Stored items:
============

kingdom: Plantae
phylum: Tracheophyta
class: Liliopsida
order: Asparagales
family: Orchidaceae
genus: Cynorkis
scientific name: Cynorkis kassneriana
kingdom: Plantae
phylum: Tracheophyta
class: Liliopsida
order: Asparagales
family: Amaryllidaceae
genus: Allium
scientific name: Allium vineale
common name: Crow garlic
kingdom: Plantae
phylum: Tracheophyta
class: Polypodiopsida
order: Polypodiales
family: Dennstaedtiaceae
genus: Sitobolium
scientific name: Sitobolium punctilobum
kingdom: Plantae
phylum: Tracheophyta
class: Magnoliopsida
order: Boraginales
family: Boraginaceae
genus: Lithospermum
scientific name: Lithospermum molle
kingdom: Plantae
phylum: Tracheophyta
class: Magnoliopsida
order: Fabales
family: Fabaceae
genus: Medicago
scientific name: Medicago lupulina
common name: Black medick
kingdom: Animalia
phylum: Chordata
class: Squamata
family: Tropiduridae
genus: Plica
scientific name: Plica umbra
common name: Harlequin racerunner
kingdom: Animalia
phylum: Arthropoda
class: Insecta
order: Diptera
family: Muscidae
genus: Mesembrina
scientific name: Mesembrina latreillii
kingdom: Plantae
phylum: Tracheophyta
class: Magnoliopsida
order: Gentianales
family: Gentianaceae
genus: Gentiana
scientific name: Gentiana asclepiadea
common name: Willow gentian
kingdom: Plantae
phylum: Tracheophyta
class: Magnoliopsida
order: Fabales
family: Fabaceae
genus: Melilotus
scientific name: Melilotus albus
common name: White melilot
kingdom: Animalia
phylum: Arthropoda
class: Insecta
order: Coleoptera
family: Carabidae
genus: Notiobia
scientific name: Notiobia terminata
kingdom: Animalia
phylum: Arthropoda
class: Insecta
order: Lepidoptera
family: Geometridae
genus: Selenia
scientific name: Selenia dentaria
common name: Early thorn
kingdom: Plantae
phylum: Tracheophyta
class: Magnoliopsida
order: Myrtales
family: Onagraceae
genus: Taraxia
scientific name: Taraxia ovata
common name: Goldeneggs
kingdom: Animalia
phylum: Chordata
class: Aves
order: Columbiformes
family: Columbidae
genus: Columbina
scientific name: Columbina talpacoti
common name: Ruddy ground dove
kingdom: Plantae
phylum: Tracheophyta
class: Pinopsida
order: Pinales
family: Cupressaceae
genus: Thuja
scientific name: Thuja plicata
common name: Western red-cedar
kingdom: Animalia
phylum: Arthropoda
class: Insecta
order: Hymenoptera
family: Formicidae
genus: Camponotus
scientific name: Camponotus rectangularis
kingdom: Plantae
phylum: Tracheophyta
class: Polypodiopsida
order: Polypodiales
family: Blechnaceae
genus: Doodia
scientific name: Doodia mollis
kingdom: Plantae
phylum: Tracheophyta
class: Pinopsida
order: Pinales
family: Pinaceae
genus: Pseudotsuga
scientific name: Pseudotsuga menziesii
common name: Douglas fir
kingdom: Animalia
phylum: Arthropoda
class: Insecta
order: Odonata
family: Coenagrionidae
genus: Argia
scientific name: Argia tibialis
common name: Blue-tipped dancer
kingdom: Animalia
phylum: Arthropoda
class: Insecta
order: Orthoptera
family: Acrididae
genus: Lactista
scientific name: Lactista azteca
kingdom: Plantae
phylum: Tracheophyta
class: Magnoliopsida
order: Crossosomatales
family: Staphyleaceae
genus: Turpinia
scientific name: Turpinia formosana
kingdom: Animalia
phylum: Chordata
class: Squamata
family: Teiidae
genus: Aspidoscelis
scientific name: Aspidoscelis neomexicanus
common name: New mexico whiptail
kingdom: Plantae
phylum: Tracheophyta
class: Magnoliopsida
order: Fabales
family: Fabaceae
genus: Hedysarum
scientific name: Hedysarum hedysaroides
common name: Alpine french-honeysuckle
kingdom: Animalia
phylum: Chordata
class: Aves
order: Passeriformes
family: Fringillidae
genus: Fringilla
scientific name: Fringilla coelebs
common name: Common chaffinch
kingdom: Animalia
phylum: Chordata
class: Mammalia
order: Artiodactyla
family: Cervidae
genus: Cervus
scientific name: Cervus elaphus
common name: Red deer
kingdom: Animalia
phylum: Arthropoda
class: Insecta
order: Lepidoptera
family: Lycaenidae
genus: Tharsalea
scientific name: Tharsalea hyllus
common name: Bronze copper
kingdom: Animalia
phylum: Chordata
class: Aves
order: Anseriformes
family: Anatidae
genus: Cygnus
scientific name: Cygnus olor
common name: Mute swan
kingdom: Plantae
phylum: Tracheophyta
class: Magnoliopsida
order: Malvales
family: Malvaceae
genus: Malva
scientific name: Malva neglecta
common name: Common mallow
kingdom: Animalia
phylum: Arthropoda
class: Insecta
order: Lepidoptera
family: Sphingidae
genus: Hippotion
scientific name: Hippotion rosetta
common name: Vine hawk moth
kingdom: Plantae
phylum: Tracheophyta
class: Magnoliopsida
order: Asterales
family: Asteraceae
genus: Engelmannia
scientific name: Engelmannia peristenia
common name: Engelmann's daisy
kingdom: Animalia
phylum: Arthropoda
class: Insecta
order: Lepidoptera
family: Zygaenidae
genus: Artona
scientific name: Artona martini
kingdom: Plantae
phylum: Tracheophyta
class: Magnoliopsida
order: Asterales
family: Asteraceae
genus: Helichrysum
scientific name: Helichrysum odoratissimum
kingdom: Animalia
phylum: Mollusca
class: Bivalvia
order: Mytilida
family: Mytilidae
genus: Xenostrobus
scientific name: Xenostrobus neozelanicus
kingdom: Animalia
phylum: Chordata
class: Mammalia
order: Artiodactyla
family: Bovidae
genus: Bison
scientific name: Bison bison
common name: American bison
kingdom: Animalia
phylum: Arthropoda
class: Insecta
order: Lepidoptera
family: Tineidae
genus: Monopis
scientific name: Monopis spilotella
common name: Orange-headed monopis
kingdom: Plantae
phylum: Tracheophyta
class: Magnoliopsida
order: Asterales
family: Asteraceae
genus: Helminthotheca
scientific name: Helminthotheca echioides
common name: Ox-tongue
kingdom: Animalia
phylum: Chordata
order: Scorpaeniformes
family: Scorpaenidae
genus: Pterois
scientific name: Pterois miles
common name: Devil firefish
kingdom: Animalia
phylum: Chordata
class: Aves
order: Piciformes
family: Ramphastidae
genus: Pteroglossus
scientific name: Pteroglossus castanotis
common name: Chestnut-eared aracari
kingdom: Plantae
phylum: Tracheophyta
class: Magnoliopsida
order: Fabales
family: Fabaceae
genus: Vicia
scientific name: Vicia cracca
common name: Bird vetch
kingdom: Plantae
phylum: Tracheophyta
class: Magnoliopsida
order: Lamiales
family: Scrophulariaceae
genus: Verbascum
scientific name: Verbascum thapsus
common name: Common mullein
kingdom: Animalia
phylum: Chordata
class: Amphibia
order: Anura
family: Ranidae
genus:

============

▶ **YOUR OBJECTIVE**:
Reproduce these lines word for word for every one of the items above.

▶ **TASK OUTPUT**:
kingdom: Plantae
phylum: Tracheophyta
class: Liliopsida
order: Asparagales
family: Orchidaceae
genus: Cynorkis
scientific name: Cynorkis kassneriana
kingdom: Plantae
phylum: Tracheophyta
class: Liliopsida
order: Asparagales
family: Amaryllidaceae
genus: Allium
scientific name: Allium vineale
common name: Crow garlic
kingdom: Plantae
phylum: Tracheophyta
class: Polypodiopsida
order: Polypodiales
family: Dennstaedtiaceae
genus: Sitobolium
scientific name: Sitobolium punctilobum
kingdom: Plantae
phylum: Tracheophyta
class: Magnoliopsida
order: Boraginales
family: Boraginaceae
genus: Lithospermum
scientific name: Lithospermum molle
kingdom: Plantae
phylum: Tracheophyta
class: Magnoliopsida
order: Fabales
family: Fabaceae
genus: Medicago
scientific name: Medicago lupulina
common name: Black medick
kingdom: Animalia
phylum: Chordata
class: Squamata
family: Tropiduridae
genus: Plica
scientific name: Plica umbra
common name: Harlequin racerunner
kingdom: Animalia
phylum: Arthropoda
class: Insecta
order: Diptera
family: Muscidae
genus: Mesembrina
scientific name: Mesembrina latreillii
kingdom: Plantae
phylum: Tracheophyta
class: Magnoliopsida
order: Gentianales
family: Gentianaceae
genus: Gentiana
scientific name: Gentiana asclepiadea
common name: Willow gentian
kingdom: Plantae
phylum: Tracheophyta
class: Magnoliopsida
order: Fabales
family: Fabaceae
genus: Melilotus
scientific name: Melilotus albus
common name: White melilot
kingdom: Animalia
phylum: Arthropoda
class: Insecta
order: Coleoptera
family: Carabidae
genus: Notiobia
scientific name: Notiobia terminata
kingdom: Animalia
phylum: Arthropoda
class: Insecta
order: Lepidoptera
family: Geometridae
genus: Selenia
scientific name: Selenia dentaria
common name: Early thorn
kingdom: Plantae
phylum: Tracheophyta
class: Magnoliopsida
order: Myrtales
family: Onagraceae
genus: Taraxia
scientific name: Taraxia ovata
common name: Goldeneggs
kingdom: Animalia
phylum: Chordata
class: Aves
order: Columbiformes
family: Columbidae
genus: Columbina
scientific name: Columbina talpacoti
common name: Ruddy ground dove
kingdom: Plantae
phylum: Tracheophyta
class: Pinopsida
order: Pinales
family: Cupressaceae
genus: Thuja
scientific name: Thuja plicata
common name: Western red-cedar
kingdom: Animalia
phylum: Arthropoda
class: Insecta
order: Hymenoptera
family: Formicidae
genus: Camponotus
scientific name: Camponotus rectangularis
kingdom: Plantae
phylum: Tracheophyta
class: Polypodiopsida
order: Polypodiales
family: Blechnaceae
genus: Doodia
scientific name: Doodia mollis
kingdom: Plantae
phylum: Tracheophyta
class: Pinopsida
order: Pinales
family: Pinaceae
genus: Pseudotsuga
scientific name: Pseudotsuga menziesii
common name: Douglas fir
kingdom: Animalia
phylum: Arthropoda
class: Insecta
order: Odonata
family: Coenagrionidae
genus: Argia
scientific name: Argia tibialis
common name: Blue-tipped dancer
kingdom: Animalia
phylum: Arthropoda
class: Insecta
order: Orthoptera
family: Acrididae
genus: Lactista
scientific name: Lactista azteca
kingdom: Plantae
phylum: Tracheophyta
class: Magnoliopsida
order: Crossosomatales
family: Staphyleaceae
genus: Turpinia
scientific name: Turpinia formosana
kingdom: Animalia
phylum: Chordata
class: Squamata
family: Teiidae
genus: Aspidoscelis
scientific name: Aspidoscelis neomexicanus
common name: New mexico whiptail
kingdom: Plantae
phylum: Tracheophyta
class: Magnoliopsida
order: Fabales
family: Fabaceae
genus: Hedysarum
scientific name: Hedysarum hedysaroides
common name: Alpine french-honeysuckle
kingdom: Animalia
phylum: Chordata
class: Aves
order: Passeriformes
family: Fringillidae
genus: Fringilla
scientific name: Fringilla coelebs
common name: Common chaffinch
kingdom: Animalia
phylum: Chordata
class: Mammalia
order: Artiodactyla
family: Cervidae
genus: Cervus
scientific name: Cervus elaphus
common name: Red deer
kingdom: Animalia
phylum: Arthropoda
class: Insecta
order: Lepidoptera
family: Lycaenidae
genus: Tharsalea
scientific name: Tharsalea hyllus
common name: Bronze copper
kingdom: Animalia
phylum: Chordata
class: Aves
order: Anseriformes
family: Anatidae
genus: Cygnus
scientific name: Cygnus olor
common name: Mute swan
kingdom: Plantae
phylum: Tracheophyta
class: Magnoliopsida
order: Malvales
family: Malvaceae
genus: Malva
scientific name: Malva neglecta
common name: Common mallow
kingdom: Animalia
phylum: Arthropoda
class: Insecta
order: Lepidoptera
family: Sphingidae
genus: Hippotion
scientific name: Hippotion rosetta
common name: Vine hawk moth
kingdom: Plantae
phylum: Tracheophyta
class: Magnoliopsida
order: Asterales
family: Asteraceae
genus: Engelmannia
scientific name: Engelmannia peristenia
common name: Engelmann's daisy
kingdom: Animalia
phylum: Arthropoda
class: Insecta
order: Lepidoptera
family: Zygaenidae
genus: Artona
scientific name: Artona martini
kingdom: Plantae
phylum: Tracheophyta
class: Magnoliopsida
order: Asterales
family: Asteraceae
genus: Helichrysum
scientific name: Helichrysum odoratissimum
kingdom: Animalia
phylum: Mollusca
class: Bivalvia
order: Mytilida
family: Mytilidae
genus: Xenostrobus
scientific name: Xenostrobus neozelanicus
kingdom: Animalia
phylum: Chordata
class: Mammalia
order: Artiodactyla
family: Bovidae
genus: Bison
scientific name: Bison bison
common name: American bison
kingdom: Animalia
phylum: Arthropoda
class: Insecta
order: Lepidoptera
family: Tineidae
genus: Monopis
scientific name: Monopis spilotella
common name: Orange-headed monopis
kingdom: Plantae
phylum: Tracheophyta
class: Magnoliopsida
order: Asterales
family: Asteraceae
genus: Helminthotheca
scientific name: Helminthotheca echioides
common name: Ox-tongue
kingdom: Animalia
phylum: Chordata
order: Scorpaeniformes
family: Scorpaenidae
genus: Pterois
scientific name: Pterois miles
common name: Devil firefish
kingdom: Animalia
phylum: Chordata
class: Aves
order: Piciformes
family: Ramphastidae
genus: Pteroglossus
scientific name: Pteroglossus castanotis
common name: Chestnut-eared aracari
kingdom: Plantae
phylum: Tracheophyta
class: Magnoliopsida
order: Fabales
family: Fabaceae
genus: Vicia
scientific name: Vicia cracca
common name: Bird vetch
kingdom: Plantae
phylum: Tracheophyta
class: Magnoliopsida
order: Lamiales
family: Scrophulariaceae
genus: Verbascum
scientific name: Verbascum thapsus
common name: Common mullein
kingdom: Animalia
phylum: Chordata
class: Amphibia
order: Anura
family: Ranidae
genus:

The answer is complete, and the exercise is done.